Copy out the full excerpt on EU security and defence cooperation word for word, with no changes.

• _PAGE EXTRACT_
- - -

The idea of turning the EU into a more credible security provider has gained further relevance in view of two recent developments. First, the result of the EU referendum in the UK means that one of the most persistent critics of EU defence cooperation – and the Union’s biggest military spender – seems destined to leave the club. Second, the future of Europe’s primary security provider, NATO, has become more uncertain due to Donald Trump’s victory in the US presidential election. All of this will impact the preferences of the member states as to the extent to which they want the EU to do more on defence matters.
Currently, the EU’s agenda in the area of security and defence consists of three main elements. The first covers the reform proposals adopted by the Foreign Affairs Council in November 2016 as part of the implementation of the EUGS in the area of security and defence2. The second builds on the
European Commission’s Defence Action Plan, which puts forward measures to strengthen Europe’s defence industry3. The third aims at improving cooperation between the EU and NATO and is underpinned by a joint declaration signed by the two at the Warsaw summit in July 2016.4
In this paper, we explore the dynamics in the EU’s security and defence policy and evaluate whether the current plans introduce significant changes to existing practices and policies. Our analysis concludes that despite the challenging security environment and the recent political developments, EU defence cooperation continues to progress very slowly. This reflects the fact that there is still a wide variety of views within the EU when it comes to the role of the Union in security and defence matters. Irrespective of the projected UK exit, sovereignty concerns and sensitivities related to the relationship between the EU and NATO in particular remain major hurdles on the way towards a more ‘EUropean’ security and defence policy. As a consequence, the bundle of measures currently on the table is largely a readjustment and repackaging of existing policies rather than a conceptual overhaul.

- - -

[Body or hand keypoint data]

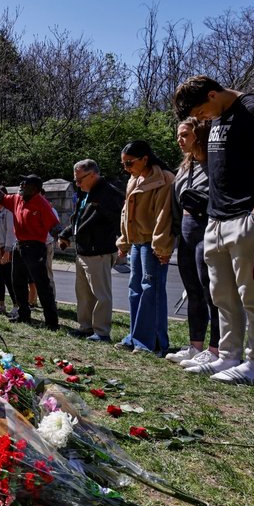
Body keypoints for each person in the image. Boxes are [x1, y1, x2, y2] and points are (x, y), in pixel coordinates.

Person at [173, 75, 254, 385]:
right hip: (217, 218)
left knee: (253, 294)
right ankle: (228, 356)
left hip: (249, 217)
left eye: (201, 112)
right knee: (222, 295)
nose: (201, 120)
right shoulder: (217, 117)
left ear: (213, 94)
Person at [166, 118, 220, 368]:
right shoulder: (185, 166)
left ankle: (215, 349)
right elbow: (177, 201)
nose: (180, 139)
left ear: (200, 135)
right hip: (185, 236)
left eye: (185, 135)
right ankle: (195, 346)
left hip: (206, 232)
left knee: (212, 294)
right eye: (179, 135)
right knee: (193, 292)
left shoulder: (214, 164)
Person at [0, 172, 60, 330]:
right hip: (19, 245)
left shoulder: (41, 203)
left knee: (42, 284)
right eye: (21, 183)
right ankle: (23, 314)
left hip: (35, 248)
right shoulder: (16, 199)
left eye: (25, 183)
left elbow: (54, 225)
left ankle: (51, 321)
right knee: (17, 282)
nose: (21, 185)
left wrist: (63, 237)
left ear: (35, 188)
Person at [115, 141, 175, 355]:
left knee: (152, 290)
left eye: (129, 163)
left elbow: (164, 215)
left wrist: (161, 247)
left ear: (144, 159)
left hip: (153, 243)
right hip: (137, 242)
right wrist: (124, 241)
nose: (126, 168)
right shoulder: (134, 179)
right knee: (135, 289)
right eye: (123, 164)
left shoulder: (164, 179)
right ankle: (135, 337)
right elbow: (126, 213)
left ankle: (154, 342)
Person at [58, 159, 124, 342]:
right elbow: (79, 219)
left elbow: (121, 220)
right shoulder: (85, 192)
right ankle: (86, 327)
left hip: (99, 251)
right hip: (83, 251)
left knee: (101, 295)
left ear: (93, 174)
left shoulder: (108, 194)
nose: (77, 184)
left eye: (80, 180)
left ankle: (102, 332)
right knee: (84, 294)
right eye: (75, 181)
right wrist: (66, 234)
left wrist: (122, 242)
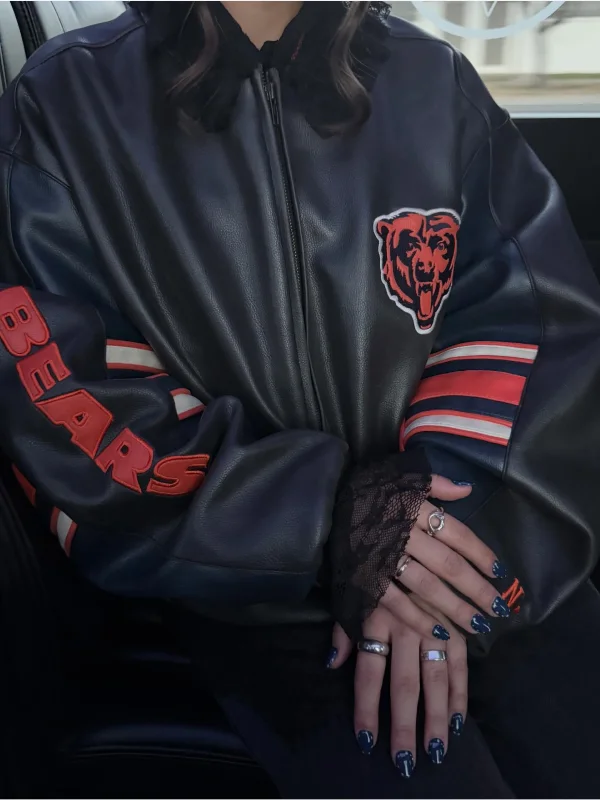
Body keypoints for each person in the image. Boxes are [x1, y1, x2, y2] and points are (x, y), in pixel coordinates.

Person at [0, 1, 599, 796]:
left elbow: (534, 319)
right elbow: (68, 398)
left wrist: (432, 534)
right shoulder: (65, 102)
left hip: (474, 547)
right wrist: (325, 517)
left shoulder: (435, 84)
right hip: (252, 596)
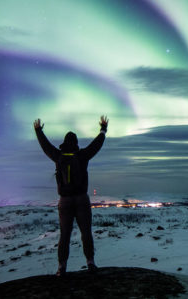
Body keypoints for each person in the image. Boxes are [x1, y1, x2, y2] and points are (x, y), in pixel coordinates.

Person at [34, 115, 108, 276]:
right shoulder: (82, 155)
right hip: (82, 199)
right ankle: (90, 263)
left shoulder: (58, 156)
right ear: (75, 143)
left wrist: (38, 131)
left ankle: (62, 267)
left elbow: (45, 146)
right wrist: (103, 129)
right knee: (86, 232)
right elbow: (96, 145)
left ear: (64, 142)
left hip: (65, 201)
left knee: (64, 235)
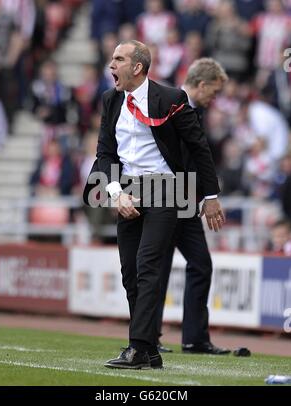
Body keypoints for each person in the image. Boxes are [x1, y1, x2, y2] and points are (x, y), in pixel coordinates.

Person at [83, 41, 225, 369]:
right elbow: (104, 152)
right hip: (128, 190)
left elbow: (198, 146)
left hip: (166, 189)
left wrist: (211, 196)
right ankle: (149, 350)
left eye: (118, 59)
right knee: (130, 272)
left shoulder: (171, 98)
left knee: (148, 265)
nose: (111, 65)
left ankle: (137, 347)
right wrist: (116, 192)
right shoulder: (110, 99)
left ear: (137, 67)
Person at [157, 58, 231, 355]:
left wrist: (203, 197)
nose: (215, 98)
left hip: (186, 202)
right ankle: (147, 338)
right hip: (163, 199)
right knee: (157, 270)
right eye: (213, 91)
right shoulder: (169, 104)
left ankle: (194, 339)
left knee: (201, 263)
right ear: (201, 84)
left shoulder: (194, 111)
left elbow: (194, 158)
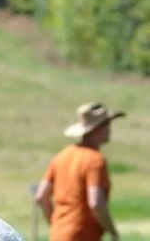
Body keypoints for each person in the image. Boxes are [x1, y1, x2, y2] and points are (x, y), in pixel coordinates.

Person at [34, 102, 125, 241]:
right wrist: (112, 231)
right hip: (83, 235)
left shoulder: (62, 156)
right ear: (96, 129)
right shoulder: (95, 160)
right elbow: (95, 202)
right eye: (106, 125)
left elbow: (41, 196)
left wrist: (56, 225)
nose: (109, 129)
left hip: (57, 235)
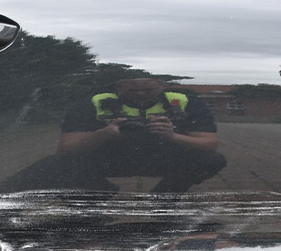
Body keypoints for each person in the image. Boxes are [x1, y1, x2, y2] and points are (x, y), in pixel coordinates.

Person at [57, 78, 226, 192]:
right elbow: (66, 149)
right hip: (112, 158)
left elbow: (210, 145)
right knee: (56, 166)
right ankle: (98, 194)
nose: (140, 94)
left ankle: (165, 195)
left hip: (164, 157)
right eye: (133, 90)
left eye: (148, 90)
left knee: (211, 160)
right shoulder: (94, 103)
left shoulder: (185, 103)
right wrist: (102, 134)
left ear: (162, 86)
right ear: (119, 87)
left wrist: (172, 136)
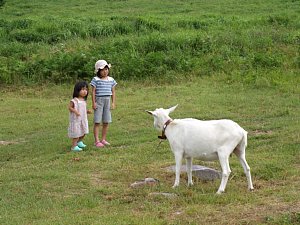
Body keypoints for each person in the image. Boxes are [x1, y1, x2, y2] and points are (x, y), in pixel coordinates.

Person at [90, 59, 117, 148]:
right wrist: (93, 103)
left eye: (106, 69)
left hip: (107, 100)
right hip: (99, 101)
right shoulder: (96, 79)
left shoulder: (111, 80)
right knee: (97, 121)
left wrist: (113, 103)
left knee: (106, 121)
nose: (105, 71)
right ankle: (97, 140)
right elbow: (93, 92)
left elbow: (113, 92)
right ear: (98, 71)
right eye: (102, 70)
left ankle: (103, 139)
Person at [68, 81, 91, 151]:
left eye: (86, 89)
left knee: (84, 132)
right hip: (76, 120)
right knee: (77, 134)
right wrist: (75, 111)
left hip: (83, 119)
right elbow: (70, 107)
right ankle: (73, 146)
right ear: (77, 90)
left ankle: (79, 142)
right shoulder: (74, 100)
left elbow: (82, 109)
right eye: (83, 89)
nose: (85, 91)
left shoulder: (83, 100)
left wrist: (87, 111)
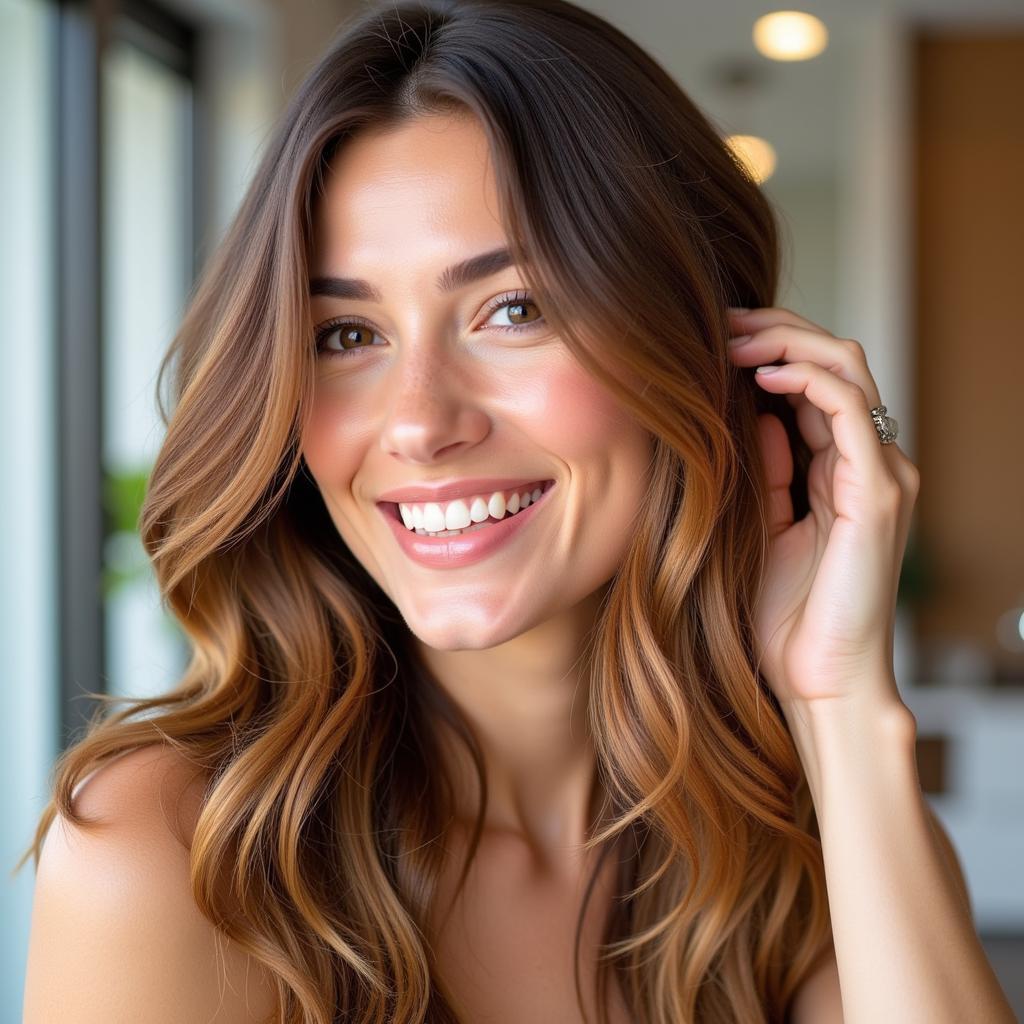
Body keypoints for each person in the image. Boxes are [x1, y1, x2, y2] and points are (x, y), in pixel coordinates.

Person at [18, 0, 1016, 1022]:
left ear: (709, 348)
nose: (418, 423)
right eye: (346, 334)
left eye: (514, 310)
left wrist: (841, 704)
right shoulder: (175, 852)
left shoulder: (808, 823)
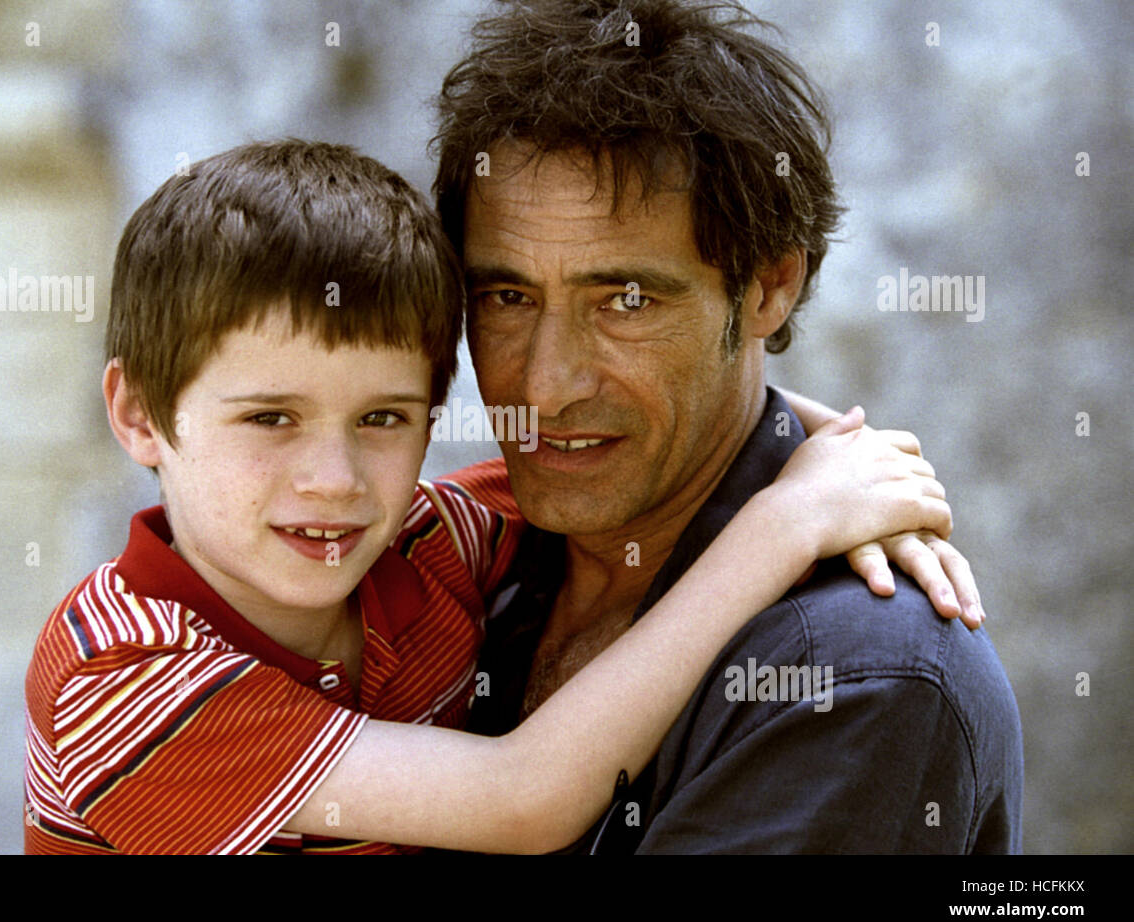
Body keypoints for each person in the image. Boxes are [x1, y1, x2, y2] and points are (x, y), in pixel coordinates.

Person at [24, 139, 964, 854]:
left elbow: (658, 450)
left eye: (385, 419)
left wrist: (842, 461)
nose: (336, 480)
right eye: (270, 419)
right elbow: (523, 797)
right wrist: (790, 523)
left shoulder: (432, 544)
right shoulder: (122, 675)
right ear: (140, 413)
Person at [432, 0, 1024, 852]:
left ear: (769, 287)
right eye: (507, 297)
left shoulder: (855, 675)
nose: (545, 386)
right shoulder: (445, 568)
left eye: (625, 300)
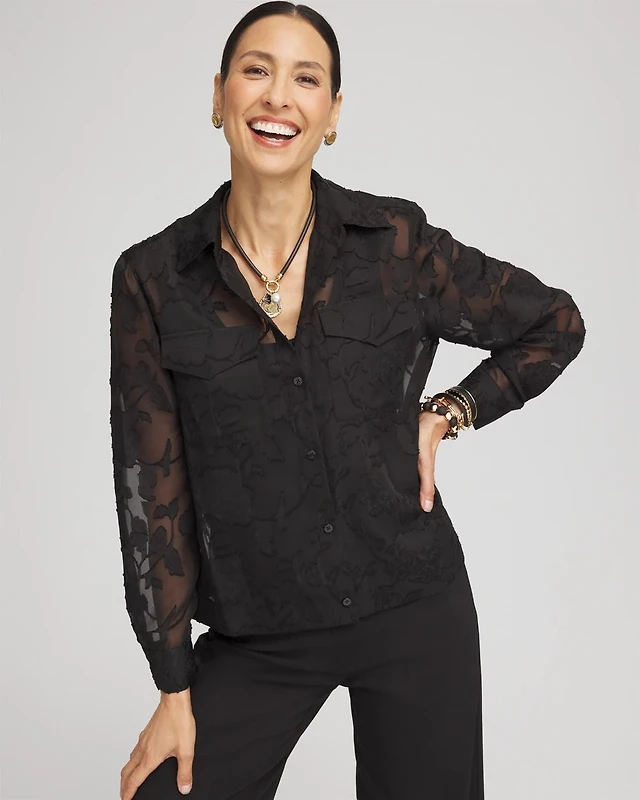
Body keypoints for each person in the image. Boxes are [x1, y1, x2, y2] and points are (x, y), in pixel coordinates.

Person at [109, 2, 586, 798]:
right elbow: (150, 488)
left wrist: (449, 412)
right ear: (219, 95)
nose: (278, 96)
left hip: (411, 601)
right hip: (260, 627)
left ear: (331, 115)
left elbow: (554, 323)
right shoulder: (155, 279)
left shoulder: (394, 245)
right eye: (256, 71)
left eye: (306, 79)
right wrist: (173, 684)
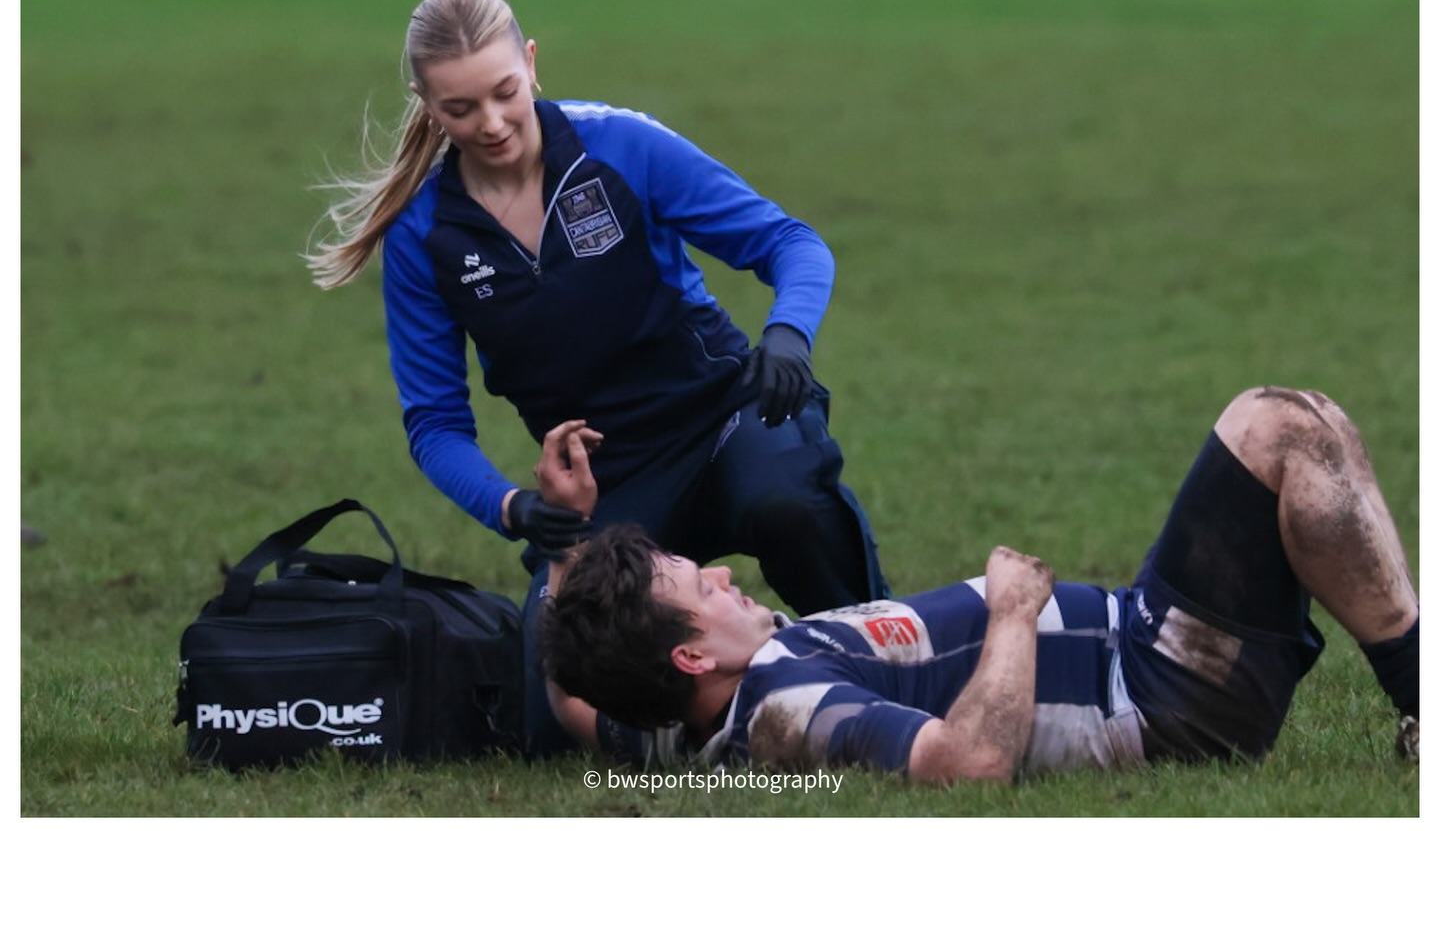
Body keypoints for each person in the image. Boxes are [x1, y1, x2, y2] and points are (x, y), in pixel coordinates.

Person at [305, 0, 888, 758]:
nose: (491, 123)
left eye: (505, 93)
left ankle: (885, 670)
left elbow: (791, 243)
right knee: (551, 728)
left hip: (724, 420)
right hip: (608, 484)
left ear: (533, 63)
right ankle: (734, 722)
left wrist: (787, 335)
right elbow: (435, 425)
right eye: (460, 109)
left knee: (784, 503)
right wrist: (515, 508)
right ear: (426, 103)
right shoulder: (423, 234)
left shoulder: (620, 147)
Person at [541, 386, 1420, 780]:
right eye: (702, 586)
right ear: (693, 655)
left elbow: (570, 692)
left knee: (1302, 426)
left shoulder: (659, 719)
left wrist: (568, 542)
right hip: (1161, 692)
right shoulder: (786, 708)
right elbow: (967, 767)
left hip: (1142, 641)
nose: (726, 574)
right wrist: (1011, 614)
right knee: (1284, 428)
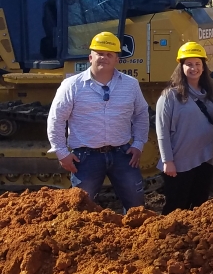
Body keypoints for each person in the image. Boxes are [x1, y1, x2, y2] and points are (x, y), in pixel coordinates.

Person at [46, 31, 149, 212]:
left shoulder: (131, 85)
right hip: (86, 157)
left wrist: (139, 143)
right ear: (90, 57)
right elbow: (56, 119)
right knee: (80, 207)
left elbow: (141, 113)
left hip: (122, 155)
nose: (104, 58)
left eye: (109, 54)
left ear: (117, 59)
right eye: (100, 53)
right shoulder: (72, 85)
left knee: (136, 206)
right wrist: (61, 152)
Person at [155, 42, 213, 213]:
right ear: (181, 67)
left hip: (207, 158)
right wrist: (168, 161)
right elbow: (162, 131)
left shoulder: (211, 93)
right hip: (180, 162)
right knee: (176, 205)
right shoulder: (170, 96)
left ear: (203, 67)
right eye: (189, 64)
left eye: (197, 64)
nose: (193, 68)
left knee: (199, 204)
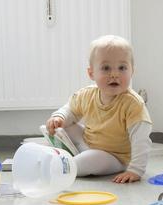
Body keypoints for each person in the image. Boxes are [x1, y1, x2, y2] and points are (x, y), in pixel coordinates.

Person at [45, 35, 152, 183]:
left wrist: (135, 170)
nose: (114, 74)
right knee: (61, 126)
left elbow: (141, 140)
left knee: (89, 160)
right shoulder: (87, 94)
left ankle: (60, 166)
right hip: (88, 142)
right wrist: (60, 117)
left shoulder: (133, 104)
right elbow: (70, 110)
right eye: (106, 68)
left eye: (122, 68)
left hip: (114, 157)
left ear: (132, 71)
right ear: (91, 73)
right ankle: (71, 153)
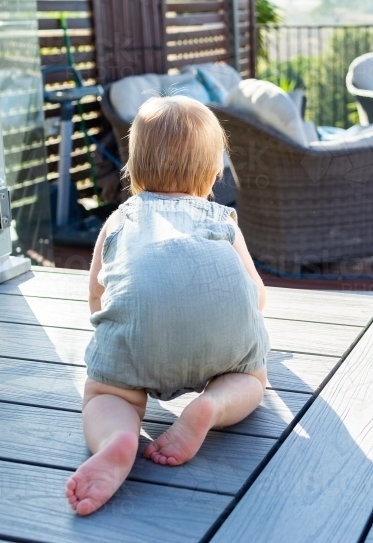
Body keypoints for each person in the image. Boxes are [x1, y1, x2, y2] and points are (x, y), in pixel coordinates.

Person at [65, 96, 269, 516]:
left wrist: (118, 342)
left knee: (107, 392)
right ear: (214, 175)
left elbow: (97, 295)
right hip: (224, 338)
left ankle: (117, 438)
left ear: (132, 170)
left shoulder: (121, 219)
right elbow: (256, 292)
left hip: (139, 336)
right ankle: (211, 406)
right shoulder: (222, 220)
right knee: (250, 378)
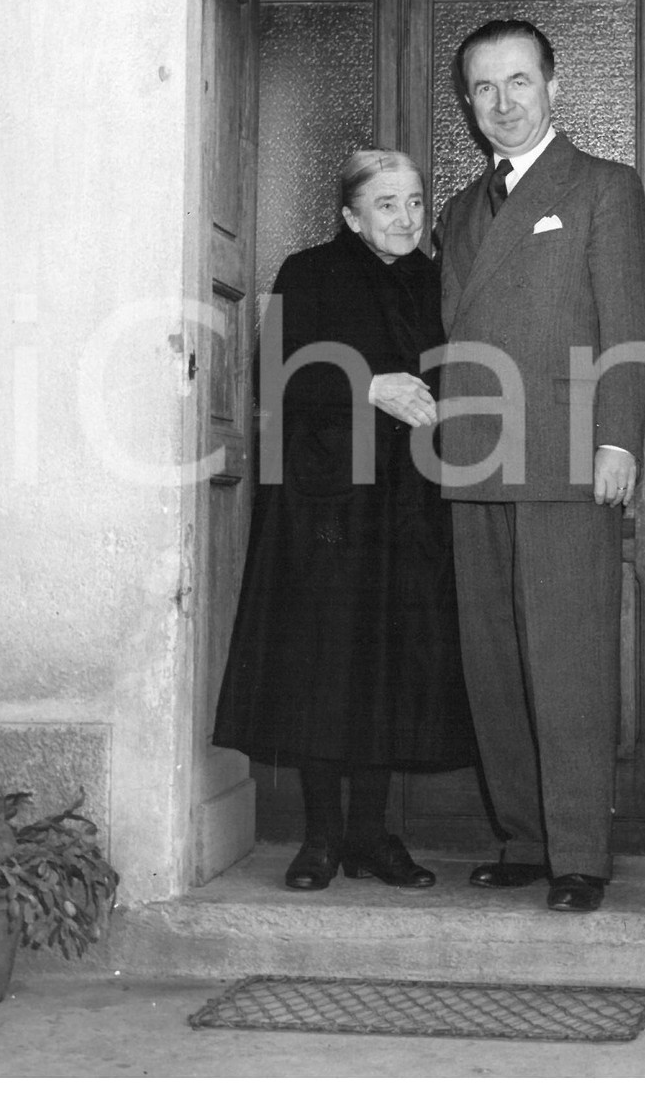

- - -

• _RESPONSE BOX_
The idea of turning the EU into a more credible security provider has gained further relevance in view of two recent developments. First, the result of the EU referendum in the UK means that one of the most persistent critics of EU defence cooperation – and the Union’s biggest military spender – seems destined to leave the club. Second, the future of Europe’s primary security provider, NATO, has become more uncertain due to Donald Trump’s victory in the US presidential election. All of this will impact the preferences of the member states as to the extent to which they want the EU to do more on defence matters.
Currently, the EU’s agenda in the area of security and defence consists of three main elements. The first covers the reform proposals adopted by the Foreign Affairs Council in November 2016 as part of the implementation of the EUGS in the area of security and defence2. The second builds on the
European Commission’s Defence Action Plan, which puts forward measures to strengthen Europe’s defence industry3. The third aims at improving cooperation between the EU and NATO and is underpinned by a joint declaration signed by the two at the Warsaw summit in July 2016.4
In this paper, we explore the dynamics in the EU’s security and defence policy and evaluate whether the current plans introduce significant changes to existing practices and policies. Our analysis concludes that despite the challenging security environment and the recent political developments, EU defence cooperation continues to progress very slowly. This reflects the fact that there is still a wide variety of views within the EU when it comes to the role of the Union in security and defence matters. Irrespective of the projected UK exit, sovereignty concerns and sensitivities related to the relationship between the EU and NATO in particular remain major hurdles on the way towards a more ‘EUropean’ security and defence policy. As a consequence, the bundle of measures currently on the table is largely a readjustment and repackaging of existing policies rather than a conceptual overhaul.